Em ambas as comparações, a vinda do Filho do Homem é vista no contexto de acontecimentos pesados e negativos, seja o dilúvio, seja o assalto (no qual o Filho do Homem é comparado com o ladrão que chega de repente e inesperadamente). Provavelmente, Jesus usa como imagem um fato ocorrido. Uma casa que foi assaltada e que todos conheciam. Jesus aproveita o fato comentado entre todos e compara com a vinda do Filho do Homem. 

Nos evangelhos, Jesus usa essa figura mítica (o Filho do Homem),  às vezes, para designar simplesmente o humano (em línguas antigas não havia artigo definido e o jeito de designar um sujeito concreto  e o jeito de apontar um determinado leão era dizer um filho de leão – podia ser um leão adulto, mas ele era um indivíduo da espécie leão). Então o Filho do Homem era simplesmente o ser humano. Em alguns textos como esse, a figura do Filho do Homem, antiga divindade cananeia mediadora do Deus supremo, é usada no sentido de juiz que em nome de Deus executará o julgamento do mundo. Assim aparece essa figura no livro apocalíptico de Daniel.

[Entradas do conjunto de dados]
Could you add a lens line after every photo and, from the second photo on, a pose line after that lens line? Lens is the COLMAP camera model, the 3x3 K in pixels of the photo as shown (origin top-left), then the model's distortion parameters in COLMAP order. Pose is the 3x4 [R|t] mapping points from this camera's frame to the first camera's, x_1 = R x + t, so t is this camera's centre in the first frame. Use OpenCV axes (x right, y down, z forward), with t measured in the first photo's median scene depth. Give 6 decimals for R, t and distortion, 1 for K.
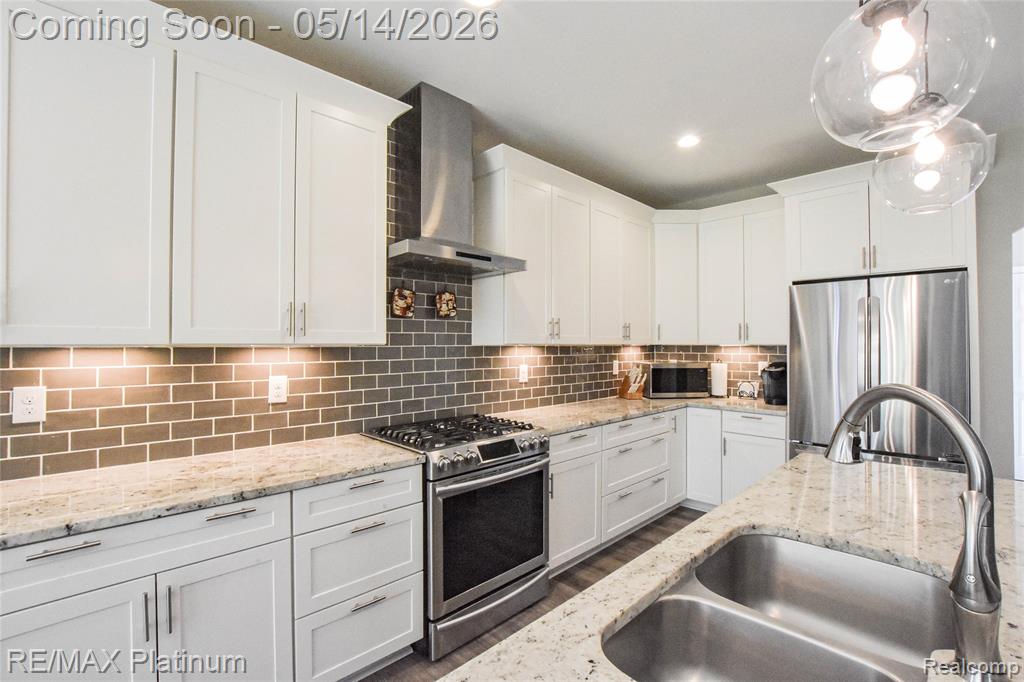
lens RADIAL K [[455.9, 0, 525.2], [0, 455.9, 341.2], [0, 0, 1]] dist [-0.032615, 0.004754]
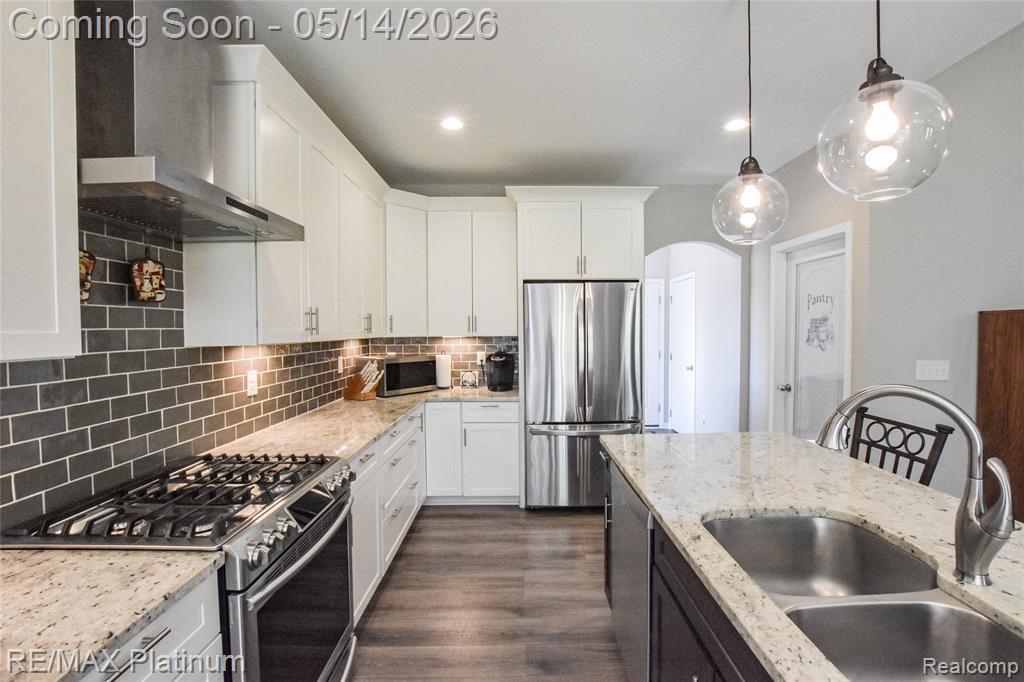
lens RADIAL K [[455.9, 0, 521.0], [0, 455.9, 342.1], [0, 0, 1]] dist [-0.032615, 0.004754]
pose [[0.703890, -0.024427, 0.709888, -0.244944], [0.000069, 0.999411, 0.034321, -0.020414], [-0.710309, -0.024110, 0.703477, 0.246050]]
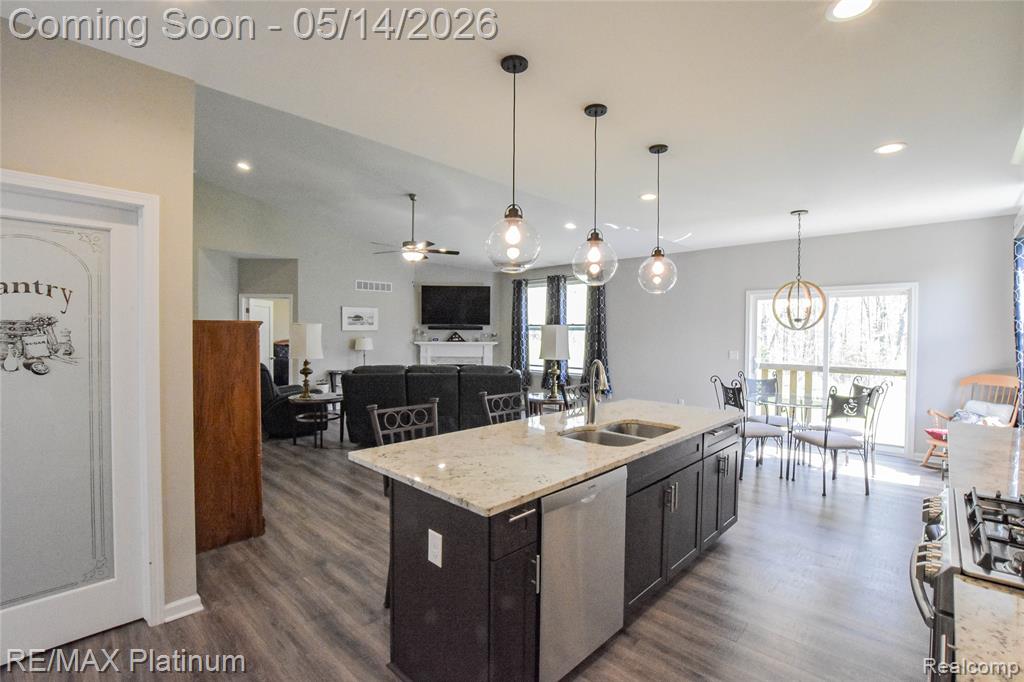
lens RADIAL K [[455.9, 0, 509.7], [0, 455.9, 338.6], [0, 0, 1]] dist [-0.032615, 0.004754]
pose [[-0.999867, -0.002255, -0.016177, 0.426040], [-0.002202, 0.999992, -0.003252, -0.013574], [0.016184, -0.003216, -0.999864, 1.239339]]
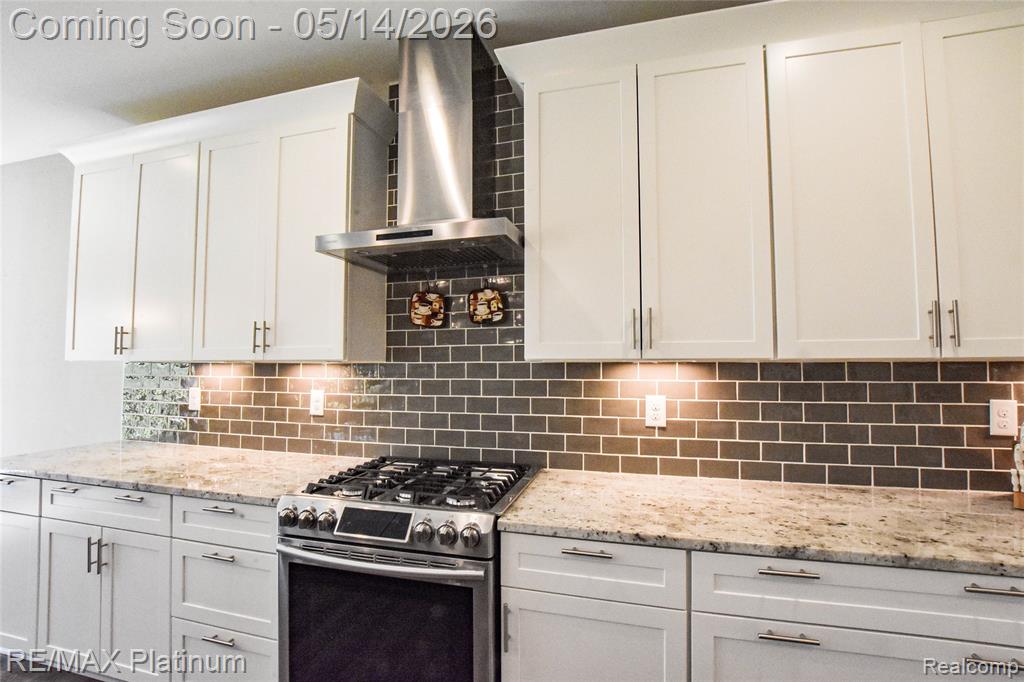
lens RADIAL K [[455.9, 0, 520.8], [0, 455.9, 341.7], [0, 0, 1]] dist [-0.032615, 0.004754]
pose [[0.491484, -0.038331, -0.870043, 0.484634], [0.009107, 0.999203, -0.038877, 0.006292], [0.870839, 0.011184, 0.491441, 0.682712]]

Instruções a seguir: Reproduza, sem qualquer alteração, todo o trecho do texto sobre o Filho do Homem que vai desde "Em ambas as" até "Filho do Homem.".

Resultado do exercício:
Em ambas as comparações, a vinda do Filho do Homem é vista no contexto de acontecimentos pesados e negativos, seja o dilúvio, seja o assalto (no qual o Filho do Homem é comparado com o ladrão que chega de repente e inesperadamente). Provavelmente, Jesus usa como imagem um fato ocorrido. Uma casa que foi assaltada e que todos conheciam. Jesus aproveita o fato comentado entre todos e compara com a vinda do Filho do Homem.